Voor Plato en Aristoteles komt leven uiteindelijk neer op willen blijven leven. De Duitse filosoof Arthur Schopenhauer (1788-1860) noemt dat Wille zum Leben, de oerwil om te blijven bestaan die al het leven voortdrijft. Over het leven zelf was hij bondig: ‘Het leven is een kort oponthoud tussen twee keer niets.’
Filosoof Helmuth Plessner (1892-1985) beschrijft het leven niet in termen van voortbestaan, maar als de wijze waarop iets in de wereld bestaat. Levenloze zaken als stenen of zandkorrels hebben contouren, stelt hij, maar elk levend ding kent een grens die het actief in stand houdt. Planten onderhouden het eigen organisme en dieren proberen te voorkomen dat iets, bijvoorbeeld de tanden van een roofdier, de grenzen van hun lijf schendt.
De mens is voor Plessner een bijzondere vorm van leven. De mens leeft niet alleen, maar is ook altijd op zoek naar een manier van leven. En voor die manier van leven gebruiken we altijd iets buiten onszelf. De mens is, zoals Plessner het zegt, van nature kunstmatig. Leven doen we via de omweg van techniek en technologie. We stoken vuur om te koken en bouwen huizen om ons thuis te voelen.
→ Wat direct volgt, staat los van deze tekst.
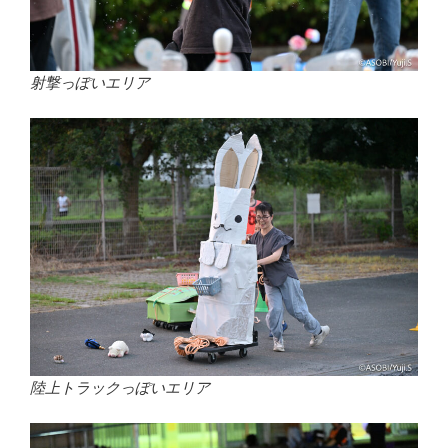
射撃っぽいエリア
陸上トラックっぽいエリア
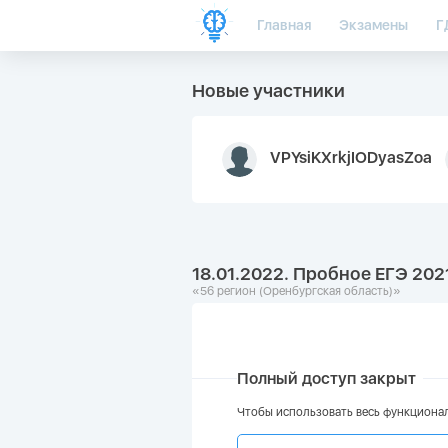
Главная
Экзамены
Г
Новые участники
VPYsiKXrkjIODyasZoa
18.01.2022. Пробное ЕГЭ 2021
«56 регион (Оренбургская область)»
Полный доступ закрыт
Чтобы использовать весь функционал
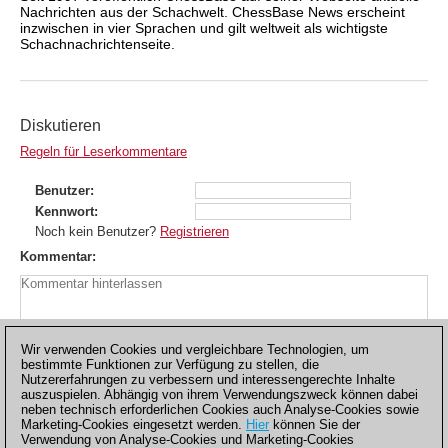
Nachrichten aus der Schachwelt. ChessBase News erscheint
inzwischen in vier Sprachen und gilt weltweit als wichtigste
Schachnachrichtenseite.
Diskutieren
Regeln für Leserkommentare
Benutzer
Kennwort
Noch kein Benutzer?
Registrieren
Kommentar
Wir verwenden Cookies und vergleichbare Technologien, um
bestimmte Funktionen zur Verfügung zu stellen, die
Nutzererfahrungen zu verbessern und interessengerechte Inhalte
auszuspielen. Abhängig von ihrem Verwendungszweck können dabei
neben technisch erforderlichen Cookies auch Analyse-Cookies sowie
Marketing-Cookies eingesetzt werden.
Hier
können Sie der
Verwendung von Analyse-Cookies und Marketing-Cookies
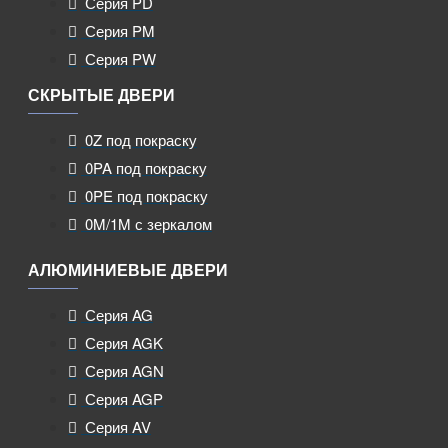
Серия PD
Серия PM
Серия PW
СКРЫТЫЕ ДВЕРИ
0Z под покраску
0PA под покраску
0PE под покраску
0M/1M с зеркалом
АЛЮМИНИЕВЫЕ ДВЕРИ
Серия AG
Серия AGK
Серия AGN
Серия AGP
Серия AV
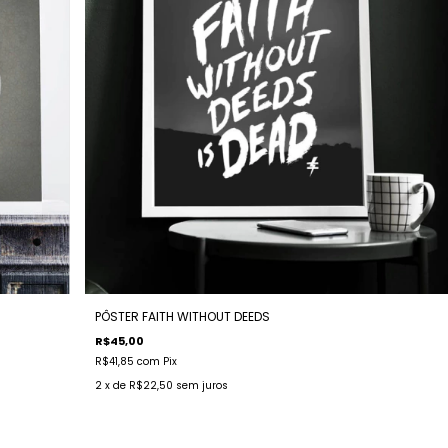
PÔSTER FAITH WITHOUT DEEDS
R$45,00
R$41,85
com
Pix
2
x de
R$22,50
sem juros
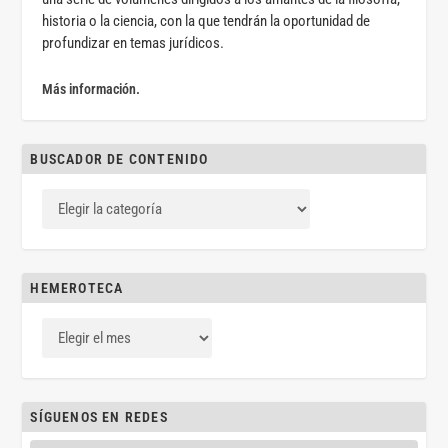
historia o la ciencia, con la que tendrán la oportunidad de
profundizar en temas jurídicos.
Más información.
BUSCADOR DE CONTENIDO
HEMEROTECA
SÍGUENOS EN REDES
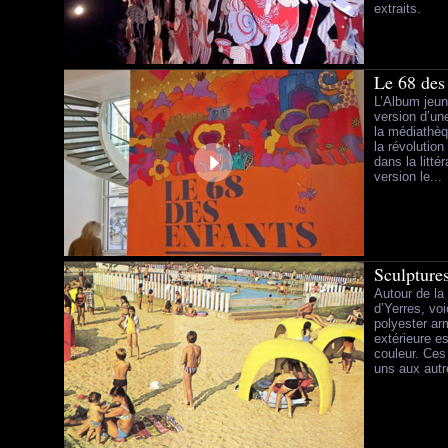
extraits.
Le 68 des
L’Album jeun
version d’un
la médiathè
la révolution
dans la litté
version le...
Sculpture
Autour de la
d’Yerres, vo
polyester ar
extérieure e
couleur. Ces
uns aux autr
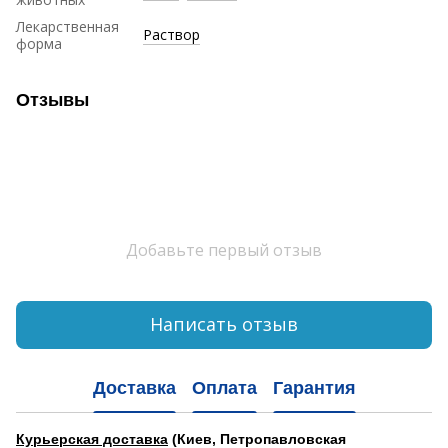
Лекарственная
Раствор
форма
Отзывы
Добавьте первый отзыв
Написать отзыв
Доставка
Оплата
Гарантия
Курьерская доставка
(Киев, Петропавловская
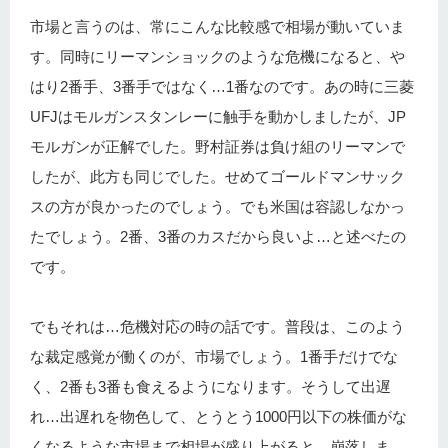
市場と言うのは、常にこんな比較感で相場が動いていま
す。同時にリーマンショックのような危機になると、や
はり2番手、3番手ではなく…1番なのです。あの時に三菱
UFJはモルガンスタンレーに触手を動かしましたが、JP
モルガンが正解でした。野村証券は負け組のリーマンで
したが、此方も同じでした。せめてゴールドマンサック
スの方が良かったのでしょう。でも米国は容認しなかっ
たでしょう。2番、3番のカスだから良いよ…と述べたの
です。
でもそれは…危機対応の時の話です。普段は、このよう
な裁定感覚が働くのが、市場でしょう。1番手だけでな
く、2番も3番も食えるようになります。そうして出遅
れ…出遅れを物色して、とうとう1000円以下の株価がな
くなるような市場まで相場が盛り上がると…崩落しま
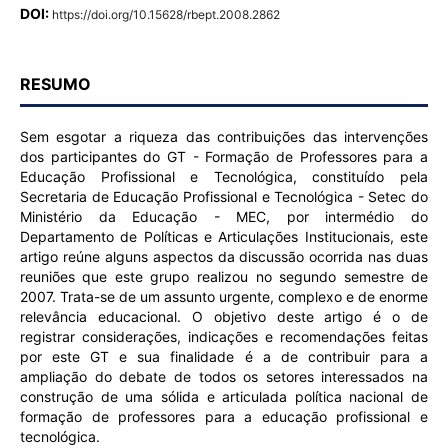
DOI:
https://doi.org/10.15628/rbept.2008.2862
RESUMO
Sem esgotar a riqueza das contribuições das intervenções
dos participantes do GT - Formação de Professores para a
Educação Profissional e Tecnológica, constituído pela
Secretaria de Educação Profissional e Tecnológica - Setec do
Ministério da Educação - MEC, por intermédio do
Departamento de Políticas e Articulações Institucionais, este
artigo reúne alguns aspectos da discussão ocorrida nas duas
reuniões que este grupo realizou no segundo semestre de
2007. Trata-se de um assunto urgente, complexo e de enorme
relevância educacional. O objetivo deste artigo é o de
registrar considerações, indicações e recomendações feitas
por este GT e sua finalidade é a de contribuir para a
ampliação do debate de todos os setores interessados na
construção de uma sólida e articulada política nacional de
formação de professores para a educação profissional e
tecnológica.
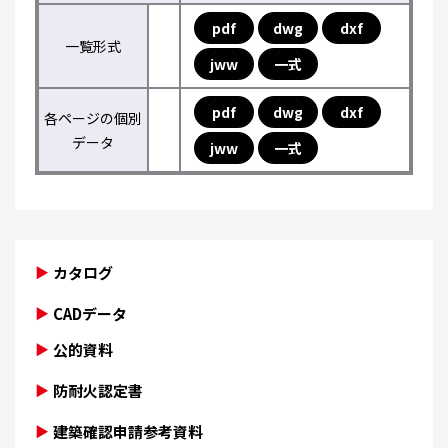
pdf
dwg
dxf
一覧形式
jww
一式
pdf
dwg
dxf
各ページの個別
データ
jww
一式
カタログ
CADデータ
公的資料
防耐火認定書
建築確認申請参考資料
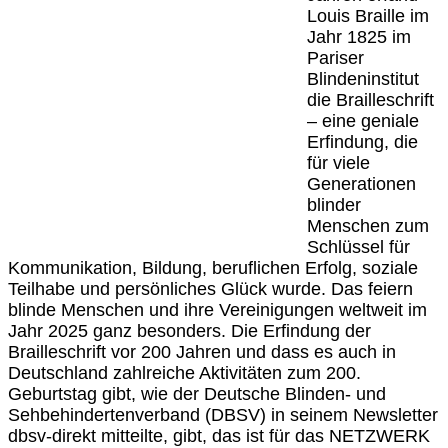
Louis Braille im
Jahr 1825 im
Pariser
Blindeninstitut
die Brailleschrift
– eine geniale
Erfindung, die
für viele
Generationen
blinder
Menschen zum
Schlüssel für
Kommunikation, Bildung, beruflichen Erfolg, soziale
Teilhabe und persönliches Glück wurde. Das feiern
blinde Menschen und ihre Vereinigungen weltweit im
Jahr 2025 ganz besonders. Die Erfindung der
Brailleschrift vor 200 Jahren und dass es auch in
Deutschland zahlreiche Aktivitäten zum 200.
Geburtstag gibt, wie der Deutsche Blinden- und
Sehbehindertenverband (DBSV) in seinem Newsletter
dbsv-direkt mitteilte, gibt, das ist für das NETZWERK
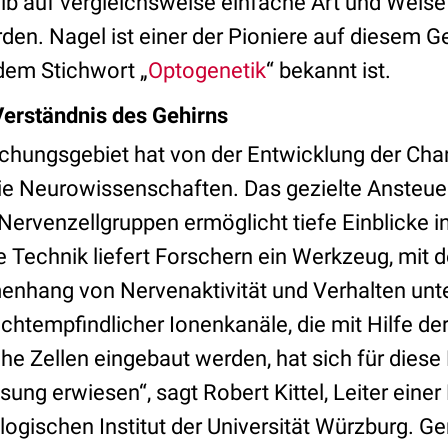
b auf vergleichsweise einfache Art und Weise
den. Nagel ist einer der Pioniere auf diesem G
dem Stichwort „
Optogenetik
“ bekannt ist.
Verständnis des Gehirns
schungsgebiet hat von der Entwicklung der Ch
 die Neurowissenschaften. Das gezielte Ansteue
Nervenzellgruppen ermöglicht tiefe Einblicke 
e Technik liefert Forschern ein Werkzeug, mit 
nhang von Nervenaktivität und Verhalten unt
ichtempfindlicher Ionenkanäle, die mit Hilfe d
sche Zellen eingebaut werden, hat sich für dies
ösung erwiesen“, sagt Robert Kittel, Leiter ein
ogischen Institut der Universität Würzburg. 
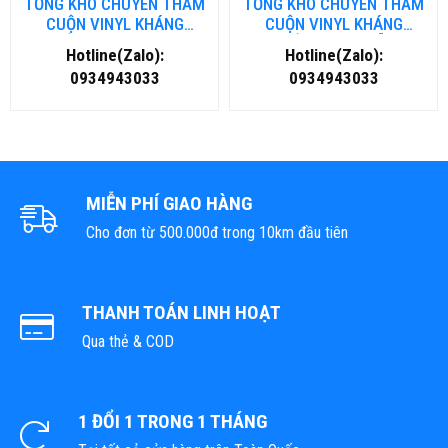
TỔNG KHO CHUYÊN THẢM
TỔNG KHO CHUYÊN THẢM
CUỘN VINYL KHÁNG
CUỘN VINYL KHÁNG
KHUẨN TẠI NHA TRANG
KHUẨN TẠI ĐÀ NẴNG
Hotline(Zalo):
Hotline(Zalo):
0934943033
0934943033
MIỄN PHÍ GIAO HÀNG
Cho đơn từ 500.000đ trong 10km đầu tiên
THANH TOÁN LINH HOẠT
Qua thẻ & COD
1 ĐỔI 1 TRONG 1 THÁNG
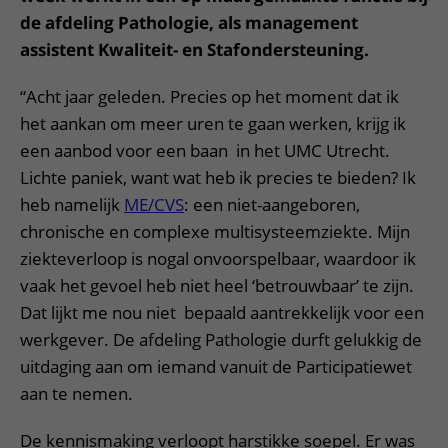
de afdeling Pathologie, als management
assistent Kwaliteit- en Stafondersteuning.
​​“Acht jaar geleden. Precies op het moment dat ik
het aankan om meer uren te gaan werken, krijg ik
een aanbod voor een baan in het UMC Utrecht.
Lichte paniek, want wat heb ik precies te bieden? Ik
heb namelijk
ME/CVS​
: een niet-aangeboren,
chronische en complexe multisysteemziekte. Mijn
ziekteverloop is nogal onvoorspelbaar, waardoor ik
vaak het gevoel heb niet heel ‘betrouwbaar’ te zijn.
Dat lijkt me nou niet bepaald aantrekkelijk voor een
werkgever. De afdeling Pathologie durft gelukkig de
uitdaging aan om iemand vanuit de Participatiewet
aan te nemen.
De kennismaking verloopt harstikke soepel. Er was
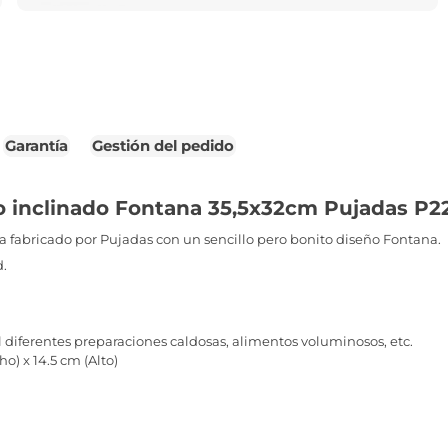
Garantía
Gestión del pedido
o inclinado Fontana 35,5x32cm Pujadas P2
 fabricado por Pujadas con un sencillo pero bonito diseño Fontana.
d.
al diferentes preparaciones caldosas, alimentos voluminosos, etc.
o) x 14.5 cm (Alto)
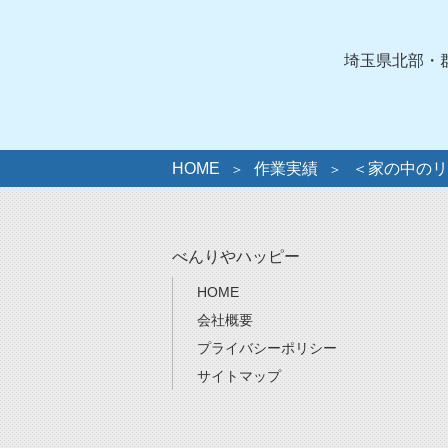
ゴ
リ
ー
埼玉県北部・
HOME
作業実績
＜家の中のリ
べんりやハッピー
HOME
会社概要
プライバシーポリシー
サイトマップ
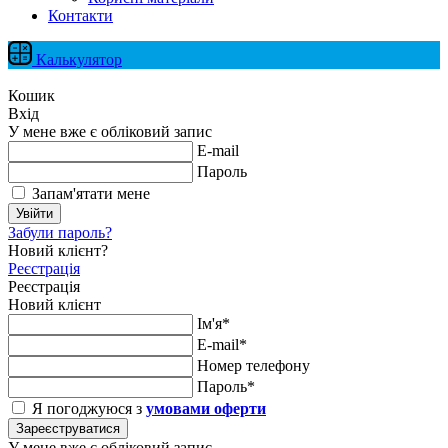
Контакти
Калькулятор
Кошик
Вхід
У мене вже є обліковий запис
E-mail
Пароль
Запам'ятати мене
Увійти
Забули пароль?
Новий клієнт?
Реєстрація
Реєстрація
Новий клієнт
Ім'я*
E-mail*
Номер телефону
Пароль*
Я погоджуюся з
умовами оферти
Зареєструватися
У мене вже є обліковий запис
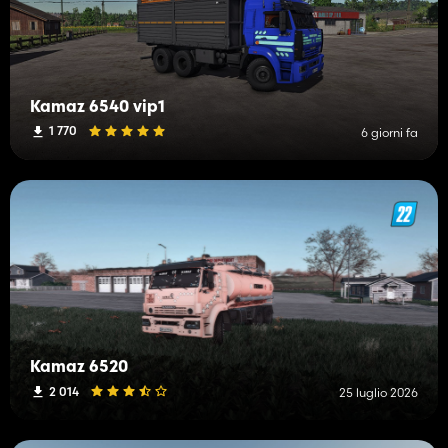
Kamaz 6540 vip1
1 770
6 giorni fa
Kamaz 6520
2 014
25 luglio 2026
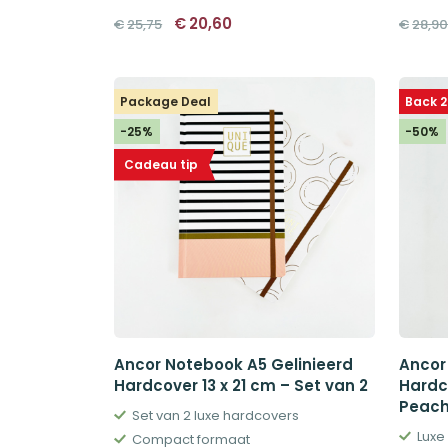
Oorspronkelijke
Huidige
€
20,60
€
25,75
€
28,9
prijs
prijs
was:
is:
€25,75.
€20,60.
Package Deal
Back 2
-25%
-50%
Cadeau tip
Ancor Notebook A5 Gelinieerd
Ancor
Hardcover 13 x 21 cm – Set van 2
Hardco
Peach
Set van 2 luxe hardcovers
Luxe
Compact formaat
Voor een mensenleven is het naakte leven niet voldoende, schrijft de Italiaanse filosoof Giorgio Agamben (1942). We hebben geen leven zonder geschiedenis, cultuur, sociale omgeving, een plek in de maatschappij. Zo werden volgens Agamben de slachtoffers die de Holocaust overleefden, toch het leven ontnomen.
2. Vragen stellen: is er leven zonder beleving?
De filosoof stelt vragen. Maar welke vragen stelt de filosoof dan? Oefen hier de vragende houding van de filosofie.
Volgens Socrates, Cicero en Montaigne is filosoferen niet alleen de kunst van het vragen, maar is filosoferen ook leren sterven. En daarmee is meteen veel gezegd over het soort vragen dat de filosoof stelt: wat komt er na de dood? Wat is leven? Vragen die vragen om een antwoord, terwijl je weet dat dat er niet is. De vraag van de filosoof laat zien dat we het leven nooit van buitenaf kunnen verklaren en dat we dus telkens onze wereld van binnenuit moeten bestuderen. Probeer nu eens met die houding deze vraag te stellen: is er leven zonder beleving? (En welke vragen zijn er nog meer te bedenken?)
Is er leven na het leven?
Is leven zonder dood denkbaar?
Zijn er verschillende soorten leven?
Wanneer leeft iets?
Wanneer begint leven?
Heeft leven een doel?
Is kunstmatig leven wel leven?
3. Paradox: de kip of het ei?
Kun je denken dat je denkt zonder dat je denkt? Filosofie is moeilijker als je denkt in paradoxen. Door Barteld Kooi.
Hoe is het leven ontstaan? Het is een vraag waarvoor je misschien eerder bij een evolutiebioloog of een theoloog te rade gaat, maar het fundamentele karakter van de kwestie trekt natuurlijk ook heel gemakkelijk filosofen aan. En zij stuitten bij het beantwoorden van de vraag al snel op een interessant redeneerpatroon: de oneindige regressie. Ik heb een moeder, en mijn moeder heeft een moeder, enzovoorts. Kan dat echt oneindig zo doorgaan? Dat lijkt onmogelijk. En dus moeten we aannemen dat er een moederloze moeder moet zijn geweest. En een onbewogen beweger, een onveroorzaakte oorzaak, en zo verder.
Als je vindt dat oneindige reeksen onmogelijk zijn dan geldt dat ook voor de reeks waarbij een kip uit een ei komt, die weer uit een kip komt, enzovoorts. Ergens komt er een einde aan die reeks, en de vraag is: stopt het bij een kip of stopt het bij een ei? Als die reeks stopt met een kip, dan kwam die kip niet uit een ei, en als die reeks stopt met een ei, dan werd dat ei niet door een kip gelegd. Dat is toch ook onmogelijk?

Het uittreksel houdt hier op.